For enterprise use, isolation matters as much as model quality:

  • namespace retrieval indices by tenant or workspace
  • encrypt stored content
  • keep audit trails for retrieval and tool actions
  • prevent prompt-cache or retrieval reuse across unrelated tenants

In other words, the hard part is not only generating a good answer. It is generating the answer without leaking the wrong context or taking the wrong action.

Modern considerations

Current LLM serving changes the shape of this interview answer. OpenAI’s current prompt-caching guidance explicitly recommends keeping repeated static content at the beginning of the prompt and dynamic user content at the end, which should influence prompt-builder design and routing decisions (Prompt caching). OpenAI’s current API docs also expose background execution as a first-class pattern for long runs, which supports a clean separation between low-latency interactive turns and slower tool-heavy workflows (Background mode). On the open serving side, current vLLM docs describe hash-based prefix caching and experimental disaggregated prefilling, while current TensorRT-LLM docs describe cross-request KV-cache reuse, offloading, prioritized eviction, and cache salting for secure reuse (vLLM prefix caching, vLLM disaggregated prefilling, TensorRT-LLM KV cache).
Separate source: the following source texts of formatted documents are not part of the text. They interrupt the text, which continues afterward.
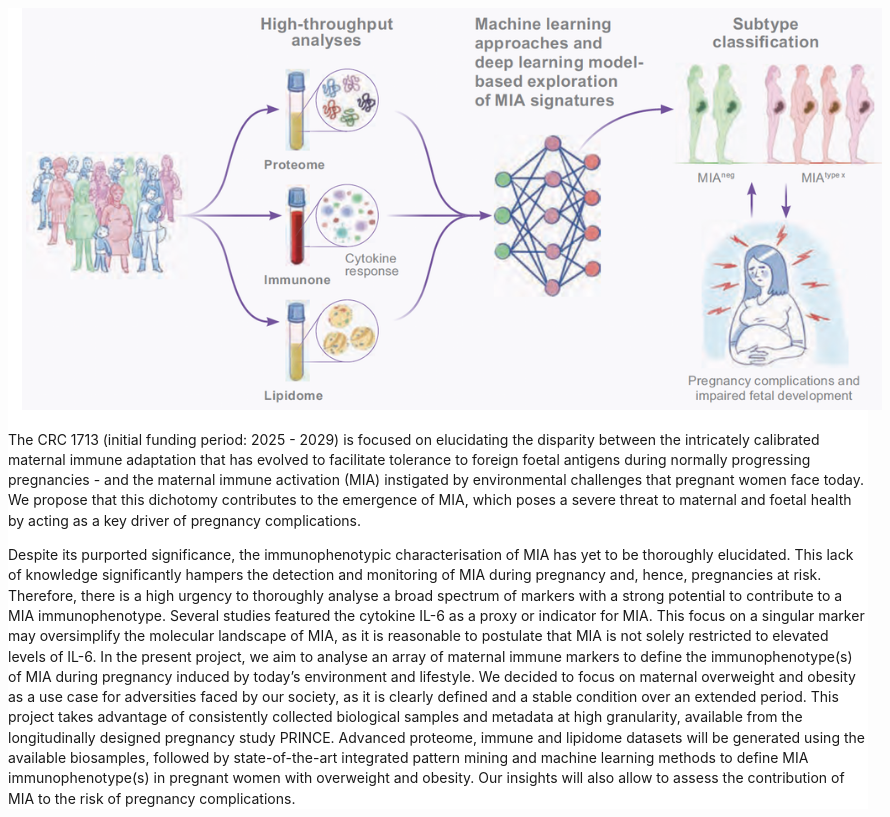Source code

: <img src="/assets/img/projects/crc-mia_overview.png" style="width:100%; padding: 1em; padding-top: 0em;"/>
</div>
The CRC 1713 (initial funding period: 2025 - 2029) is focused on elucidating the disparity between the intricately calibrated maternal
immune adaptation that has evolved to facilitate tolerance to foreign foetal antigens during normally
progressing pregnancies - and the maternal immune activation (MIA) instigated by environmental
challenges that pregnant women face today. We propose that this dichotomy contributes to the
emergence of MIA, which poses a severe threat to maternal and foetal health by acting as a key
driver of pregnancy complications.

Despite its purported significance, the immunophenotypic characterisation of MIA has yet to be
thoroughly elucidated. This lack of knowledge significantly hampers the detection and monitoring of
MIA during pregnancy and, hence, pregnancies at risk. Therefore, there is a high urgency to
thoroughly analyse a broad spectrum of markers with a strong potential to contribute to a MIA
immunophenotype. Several studies featured the cytokine IL-6 as a proxy or indicator for MIA. This
focus on a singular marker may oversimplify the molecular landscape of MIA, as it is reasonable to
postulate that MIA is not solely restricted to elevated levels of IL-6. In the present project, we aim to
analyse an array of maternal immune markers to define the immunophenotype(s) of MIA during
pregnancy induced by today’s environment and lifestyle. We decided to focus on maternal
overweight and obesity as a use case for adversities faced by our society, as it is clearly defined and
a stable condition over an extended period. This project takes advantage of consistently collected
biological samples and metadata at high granularity, available from the longitudinally designed
pregnancy study PRINCE. Advanced proteome, immune and lipidome datasets will be generated
using the available biosamples, followed by state-of-the-art integrated pattern mining and machine learning
methods to define MIA immunophenotype(s) in pregnant women with overweight and
obesity. Our insights will also allow to assess the contribution of MIA to the risk of pregnancy
complications.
The modern update is that a strong answer should talk about cache-aware routing, prompt compaction, tenant-safe reuse, and online-versus-background execution, not just draw one generic “LLM service” box.

Interview follow-ups

  • How would you keep latency low when a conversation becomes very long?

    • Persist the full turn log, but only send a rolling summary plus the recent turns and any retrieved facts to the model. Add prompt compaction and prefix reuse so the prompt builder does not rebuild the entire world every turn.
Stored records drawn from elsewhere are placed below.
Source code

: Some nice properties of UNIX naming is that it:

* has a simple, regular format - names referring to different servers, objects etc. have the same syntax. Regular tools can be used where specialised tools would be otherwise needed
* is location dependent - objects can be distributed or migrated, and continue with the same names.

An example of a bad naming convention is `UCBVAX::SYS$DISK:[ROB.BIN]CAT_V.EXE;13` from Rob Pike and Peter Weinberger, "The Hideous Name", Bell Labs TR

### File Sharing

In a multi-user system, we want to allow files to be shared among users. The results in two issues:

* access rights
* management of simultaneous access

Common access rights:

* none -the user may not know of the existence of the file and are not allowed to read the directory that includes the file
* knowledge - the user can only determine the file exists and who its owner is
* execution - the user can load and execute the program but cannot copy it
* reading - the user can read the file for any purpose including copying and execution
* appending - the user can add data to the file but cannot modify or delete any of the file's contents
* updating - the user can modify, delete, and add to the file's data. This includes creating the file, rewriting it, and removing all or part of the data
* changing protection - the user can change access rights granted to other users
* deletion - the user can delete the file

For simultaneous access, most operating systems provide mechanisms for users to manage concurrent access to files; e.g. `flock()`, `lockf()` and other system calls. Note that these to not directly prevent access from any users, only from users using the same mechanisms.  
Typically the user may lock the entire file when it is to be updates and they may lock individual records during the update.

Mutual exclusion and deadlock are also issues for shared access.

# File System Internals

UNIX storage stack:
  • How would you add multimodal support for images or PDFs?

    • Keep the conversation API the same, but store blobs in object storage, run modality-specific ingestion, and route the run to a multimodal serving pool. The rest of the architecture still relies on durable turns, prompt assembly, safety checks, and streaming.

  • How would you prevent hallucinations when using retrieval?

    • Treat retrieval as a bounded evidence selection step, record exactly which chunks were passed to the model, and require the answering layer to cite those chunks. If retrieval confidence is weak, prefer uncertainty or clarification over fabricated certainty.

  • How would you support personalized memory without making the system creepy or unsafe?

    • Keep memory in a separate user-scoped store with explicit write rules, retention controls, and review visibility. Retrieve memory selectively into prompts rather than silently mutating the durable conversation log.

  • What happens if the streaming connection drops halfway through a response?

    • The run should continue under a durable runId. The client reconnects and either resumes streaming from a buffered checkpoint or fetches the final committed assistant turn once the run completes.

  • How would you control tool loops or runaway agent behavior?

    • Enforce a step budget, a wall-clock timeout, an allowlist of tools, argument validation, and idempotency keys. Long workflows should move to background execution instead of blocking the online chat path indefinitely.

  • How would you serve multiple model sizes efficiently?

    • Put a router in front of the serving pools and choose the smallest acceptable model for the turn based on context length, difficulty, latency target, and tool requirements. Keep queues separate so the large-model pool does not degrade the small fast path.

  • How would you make the design enterprise-safe?

    • Namespace storage and retrieval by tenant, enforce ACLs before retrieval, isolate caches, encrypt stored content, and keep audit logs for retrieval and tool actions. Privacy failures matter more than a few hundred milliseconds of extra latency.

  • How would you evaluate regressions in answer quality?

    • Persist traces of prompt assembly, retrieval choices, tool actions, and final outputs, then run offline eval sets and shadow traffic comparisons. Quality is not only BLEU-like text similarity; it includes citation correctness, tool success rate, latency, and policy adherence.